RINPOCHE, Bokar. Meditação: conselhos aos principiantes. Brasília: Shisil, 1997. p. 17-24, 33-35, 85-92, 123-130.

COMENTÁRIO de Kathy Marcondes:

Quando iniciamos a frequência à um grupo de meditação que tem a honra de possuir um instrutor que também é um mestre espiritual, um monge cristão ou budista, um iniciado na luz ou sacerdote de inúmeras tradições que se utilizam da meditação, podemos nos assustar com a quantidade de exigências, disciplinas e regras a serem seguidas. De minha experiência particular pude aprender que cada pessoa que eu conheci permaneceu no reduto de prática meditativa que mais se afinou com a sua personalidade.
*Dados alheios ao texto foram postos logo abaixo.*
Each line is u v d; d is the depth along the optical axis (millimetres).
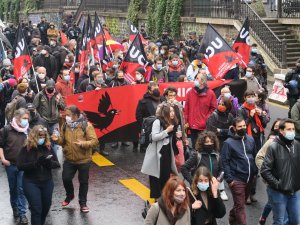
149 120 9469
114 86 14680
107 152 14148
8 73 16234
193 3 31328
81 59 16844
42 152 8578
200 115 12078
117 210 10227
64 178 10000
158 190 9375
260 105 11211
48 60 18469
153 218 6434
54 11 49469
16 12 58531
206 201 7188
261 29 26734
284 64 25625
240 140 8836
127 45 21734
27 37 29750
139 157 13781
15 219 9859
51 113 12250
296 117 11148
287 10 28359
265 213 9102
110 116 13711
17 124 9492
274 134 8875
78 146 9781
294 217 8242
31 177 8625
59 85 14438
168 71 16172
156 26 33500
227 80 13719
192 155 8492
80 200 10102
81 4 43656
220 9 29438
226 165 8727
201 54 14164
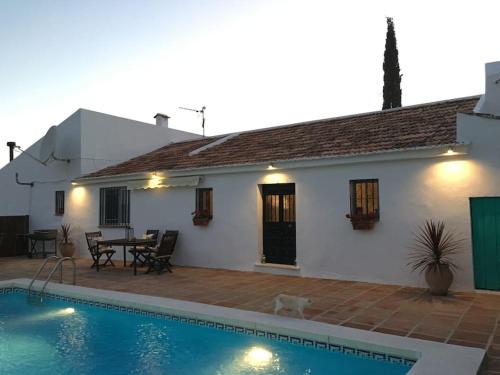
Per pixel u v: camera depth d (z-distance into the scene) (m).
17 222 18.22
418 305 7.62
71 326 7.62
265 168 11.65
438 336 5.81
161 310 7.66
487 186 8.54
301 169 11.15
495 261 8.57
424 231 9.25
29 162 19.12
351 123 13.77
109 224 16.03
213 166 12.66
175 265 13.74
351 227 10.28
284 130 15.68
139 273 12.12
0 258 16.77
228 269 12.55
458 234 8.86
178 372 5.44
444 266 8.50
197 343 6.53
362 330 5.98
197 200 13.44
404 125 11.62
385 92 25.31
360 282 10.03
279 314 7.04
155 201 14.52
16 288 10.54
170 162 15.31
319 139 12.69
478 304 7.65
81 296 8.99
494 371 4.58
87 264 14.46
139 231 14.92
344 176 10.45
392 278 9.67
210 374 5.33
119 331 7.26
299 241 11.14
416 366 4.52
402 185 9.59
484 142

Muitas vezes se caminha por muitos centros de desenvolvimento de técnicas medidativas… e, às vezes, temos a sorte de encontrar a nossa “tribo”, a nossa “praia”, ou seja, a nossa comunidade de prática na primeira ou nas primeiras tentativas de encontrar o caminho. No ocidente onde vivemos faz pouco tempo que as mais antigas práticas meditativas foram se popularizando e podemos conhecer e até escolher em qual dos caminhos de prática seguirmos persistindo em meditar. Há grandes instrutores de meditação ao nosso alcance: de Santo Inácio de Loyola a Thich Nahn Hanh, da meditação mindfulness ao Minuto de Sabedoria matinal. O que este texto que lemos acima tem de melhor, em minha opinião, é instruir com seriedade dentro dos princípios budistas, mas terminar exortando que o caminho é o caminho… e não foi feito para chegarmos a um lugar de luz, paz ou qualquer dessas outras “vendas” casadas que a sociedade ocidental tenta faze de tudo. Assim como Yoga não é só malhação do corpo e alongamento, meditar não é só ficar quieto. Os caminhos espirituais não são barganhas para se ter “evolução espiritual” ou “paz interior”. Esses materialismos espirituais, essa barganha de dar isso para receber do divino ou da vida isso ou aquilo é a CONTRA-MÃO exata do sentido da vivência de um caminho meditativo. Meditamos para baixar a voz do ego e do comércio isso-por-aquilo. Sente-se. Medite. De sua forma. No seu caminho. Só isso.